Most small employers will not be subject to the mandate, but most suspect that, in the face of trouble, their employees, or their employees' lawyers, or, worse yet, the IRS, will be calling the business owner first.
My small business owner friends saw defined contribution as a short-term band-aid that simply sets the table for trouble down the road.
Won't health exchanges do something to reduce health costs?
I've written before that, properly organized and operated, health exchanges could do a lot to empower purchasers by aggregating demand and increasing purchasing power through effective administration and negotiation.
Haven't seen too many "active purchaser" exchange models yet. The Massachusetts Connector has certainly improved access for folks in that state, but hasn't had an appreciable effect on price increases.

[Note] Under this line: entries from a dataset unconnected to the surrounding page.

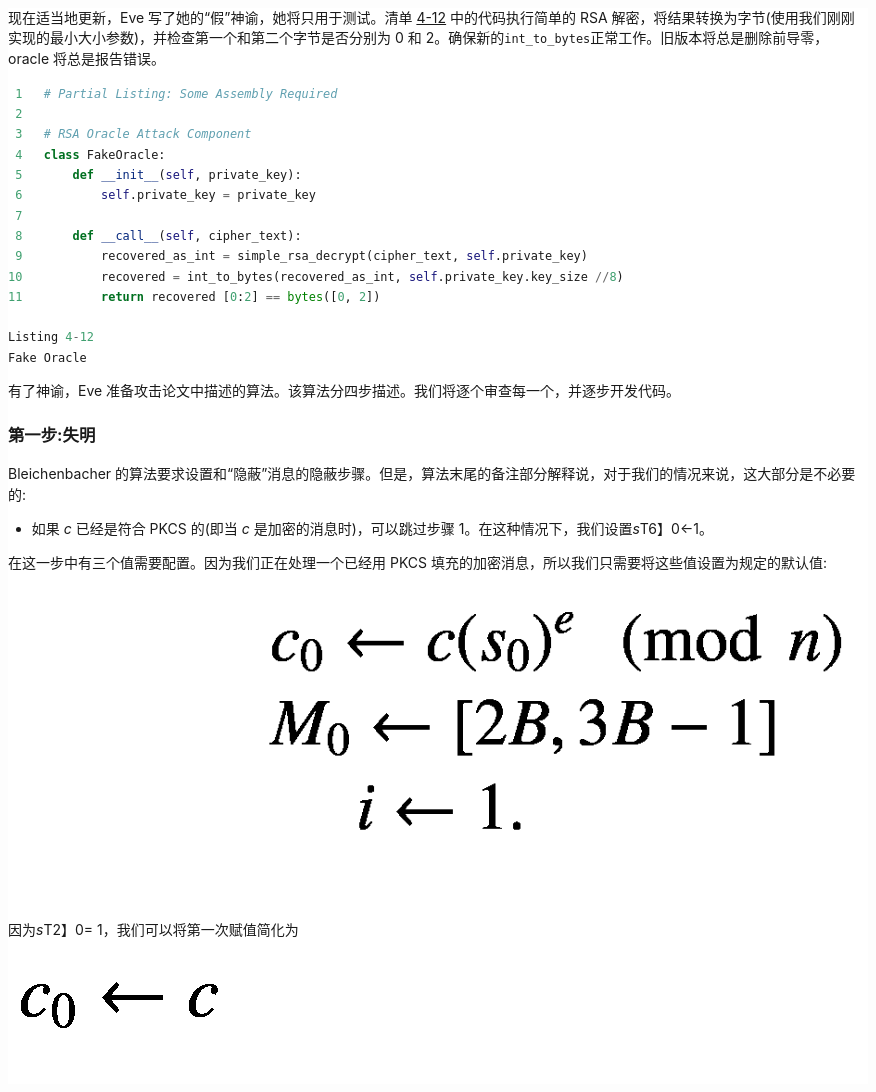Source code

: 现在适当地更新，Eve 写了她的“假”神谕，她将只用于测试。清单 [4-12](#PC20) 中的代码执行简单的 RSA 解密，将结果转换为字节(使用我们刚刚实现的最小大小参数)，并检查第一个和第二个字节是否分别为 0 和 2。确保新的`int_to_bytes`正常工作。旧版本将总是删除前导零，oracle 将总是报告错误。

```py
 1   # Partial Listing: Some Assembly Required
 2
 3   # RSA Oracle Attack Component
 4   class FakeOracle:
 5       def __init__(self, private_key):
 6           self.private_key = private_key
 7
 8       def __call__(self, cipher_text):
 9           recovered_as_int = simple_rsa_decrypt(cipher_text, self.private_key)
10           recovered = int_to_bytes(recovered_as_int, self.private_key.key_size //8)
11           return recovered [0:2] == bytes([0, 2])

Listing 4-12
Fake Oracle

```

有了神谕，Eve 准备攻击论文中描述的算法。该算法分四步描述。我们将逐个审查每一个，并逐步开发代码。

### 第一步:失明

Bleichenbacher 的算法要求设置和“隐蔽”消息的隐蔽步骤。但是，算法末尾的备注部分解释说，对于我们的情况来说，这大部分是不必要的:

*   如果 *c* 已经是符合 PKCS 的(即当 *c* 是加密的消息时)，可以跳过步骤 1。在这种情况下，我们设置*s*T6】0←1。

在这一步中有三个值需要配置。因为我们正在处理一个已经用 PKCS 填充的加密消息，所以我们只需要将这些值设置为规定的默认值:

![$$ {\displaystyle \begin{array}{c}\kern3.5em {c}_0\leftarrow c{\left({s}_0\right)}^e\kern0.5em \left(\operatorname{mod}\ n\right)\\ {}\kern2.5em {M}_0\leftarrow \left[2B,3B-1\right]\\ {}i\leftarrow 1.\end{array}} $$](img/472260_1_En_4_Chapter_TeX_Equc.png)

因为*s*T2】0= 1，我们可以将第一次赋值简化为

![$$ {c}_0\leftarrow c $$](img/472260_1_En_4_Chapter_TeX_Equd.png)
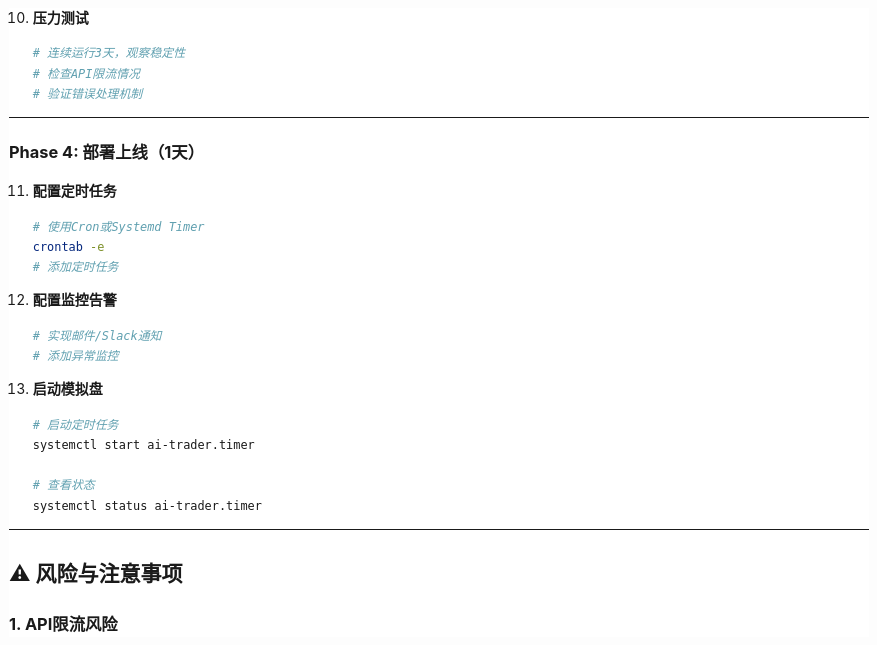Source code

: 10. **压力测试**
    ```bash
    # 连续运行3天，观察稳定性
    # 检查API限流情况
    # 验证错误处理机制
    ```

---

### Phase 4: 部署上线（1天）

11. **配置定时任务**
    ```bash
    # 使用Cron或Systemd Timer
    crontab -e
    # 添加定时任务
    ```

12. **配置监控告警**
    ```python
    # 实现邮件/Slack通知
    # 添加异常监控
    ```

13. **启动模拟盘**
    ```bash
    # 启动定时任务
    systemctl start ai-trader.timer

    # 查看状态
    systemctl status ai-trader.timer
    ```

---

## ⚠️ 风险与注意事项

### 1. API限流风险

And as of today, the vast majority of states have yet to begin seriously organizing their health exchanges; in fact, about 26 states have basically refused, for political and budgetary reasons, to consider getting into the exchange business. Most of these "hell, no, we won't go" states have Republican governors and legislatures.
It does strike me, a non-politician, as odd that these state leaders, proclaiming so loudly against federal interference in their health care systems, would default on the development of their own exchanges and create the scenario for a massive federal takeover of their health systems through the formation of a gigantic federal health exchange.
Maybe they're all expecting a Romney victory in November to make this issue go away.
But what if they guess wrong?
That's a damned fine question.
If they guess wrong, and President Obama is re-elected, I expect we'll see the Administration issuing waivers to states to give them more time to build their own exchange plans. So the "drop-dead date" for the formation of health exchanges will slip from January, 2014 to 2015 or later.
None of this should leave small business owners hopeful for long-term price relief any time soon. And yet, despite the confusion, the health insurance environment for small businesses hasn't really changed all that much. After all, if you've been swallowing 15-25 percent per year increases for the last 15 years, can it really get worse?